Consider a adding an adjunctive medication when there have been 2 or more antidepressant trials, the initial antidepressant is well tolerated, there is partial response (>25% improvement) to the initial antidepressant, there are specific residual symptoms or side effects to the initial antidepressant that can be targeted, there is less time to wait for a response (more severe, more functional impairment), or the patient prefers to add on another medication.

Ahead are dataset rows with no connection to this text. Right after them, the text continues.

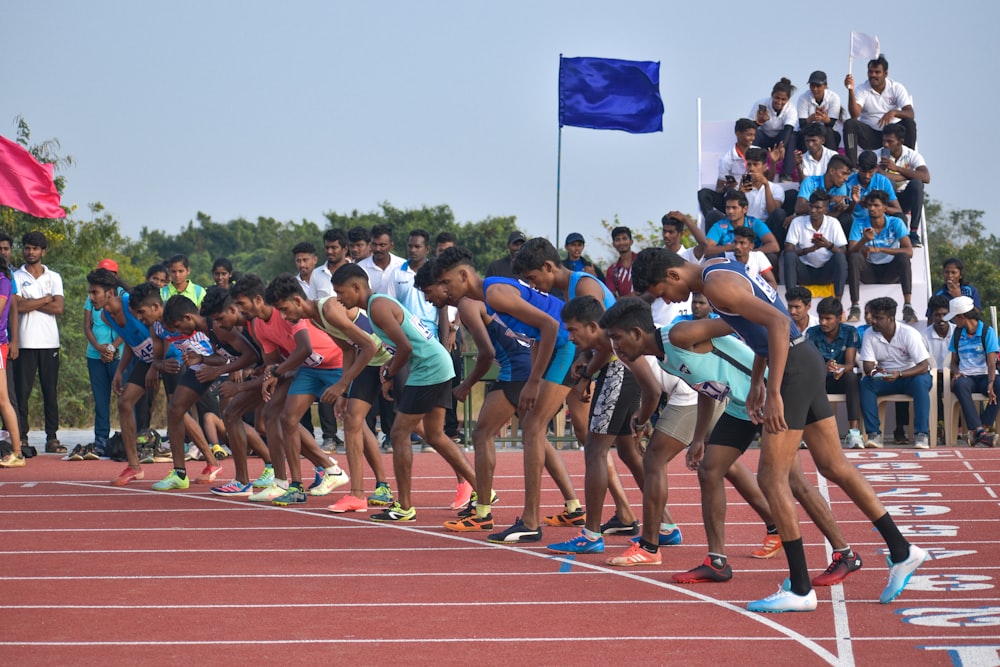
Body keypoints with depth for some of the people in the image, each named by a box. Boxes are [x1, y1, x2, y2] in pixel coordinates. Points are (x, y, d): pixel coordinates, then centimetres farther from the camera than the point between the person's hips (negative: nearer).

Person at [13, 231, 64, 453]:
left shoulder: (54, 277, 11)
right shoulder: (16, 277, 5)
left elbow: (58, 308, -3)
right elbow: (19, 306, -11)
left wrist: (31, 304, -6)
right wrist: (46, 300, -4)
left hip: (49, 342, 2)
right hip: (25, 342, -2)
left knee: (51, 391, 3)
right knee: (22, 391, -2)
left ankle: (52, 437, 6)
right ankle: (22, 437, 1)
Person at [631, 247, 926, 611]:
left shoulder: (716, 285, -17)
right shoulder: (719, 269, 13)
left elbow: (778, 322, -26)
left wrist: (774, 393, -27)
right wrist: (756, 382, 21)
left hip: (793, 367, -10)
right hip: (806, 361, 10)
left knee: (772, 478, -5)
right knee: (833, 465, 16)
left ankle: (800, 590, -2)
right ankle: (901, 551, 22)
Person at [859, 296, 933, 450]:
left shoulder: (909, 333, -19)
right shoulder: (869, 335, -8)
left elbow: (923, 366, -22)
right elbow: (867, 365, -8)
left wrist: (899, 374, -37)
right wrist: (874, 371, -34)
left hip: (911, 375, -3)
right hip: (885, 378, 3)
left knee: (921, 382, -36)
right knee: (866, 383, -26)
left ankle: (921, 435, -36)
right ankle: (874, 434, -29)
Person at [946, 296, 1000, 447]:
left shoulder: (987, 331, 1)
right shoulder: (957, 333, 14)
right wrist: (956, 373, -6)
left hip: (984, 376, -2)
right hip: (965, 376, 2)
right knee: (960, 384, -37)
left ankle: (979, 429, -36)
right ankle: (979, 430, -48)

Pharmacotherapy for major depressive disorder

1st line Agomelatine, bupropion, citalopram, desvenlafaxine, duloxetine, escitalopram, fluoxetine, fluvoxamine, mianserin, milnacipran, mirtazapine, paroxetine, sertraline, venlafaxine, vortioxetine
2nd line Amitriptyline, clomipramine, other tricyclics, levomilnacipran, moclobemide, quetiapine, selegiline (transdermal), trazodone, vilazodone
3rd line Phenelzine, tranylcypromine, reboxetine

Adjunctive pharmacotherapy for major depressive disorder

Adjunctive therapy (1st line) Aripiprazole, quetiapine, risperidone
Adjunctive therapy (2nd line) Brexpiprazole, bupropion, lithium, mirtazapine, mianserin, modafinil, olanzapine, triiodothyronine
Adjunctive therapy (3rd line) Other antidepressants, other stimulants (methylphenidate, lisdexamfetamine), tricyclic antidepressants, ziprasidone
Not recommended Pindolol

Phototherapy

Phototherapy is indicated for treatment of depression with seasonal affective subtype.

ECT

Exercise

Antidepressants and/or psychotherapy may not adequately treat all patients with depression. Combining these treatments with lifestyle changes through exercise is supported by well-designed studies.[34]

Nutrition

Adhering to a healthy diet, especially a traditional Mediterranean diet or avoiding a pro-inflammatory diet, offers protection against depression in observational studies.[35] There is evidence to suggest that dietary changes can help elevate serotonin levels as well. Studies have shown that tryptophan can have anxiolytic effects.[36][37][38][39]

“It’s so difficult to describe depression to someone who’s never been there, because it’s not sadness. I know sadness. Sadness is to cry and to feel. But it’s that cold absence of feeling — that really hollowed-out feeling.”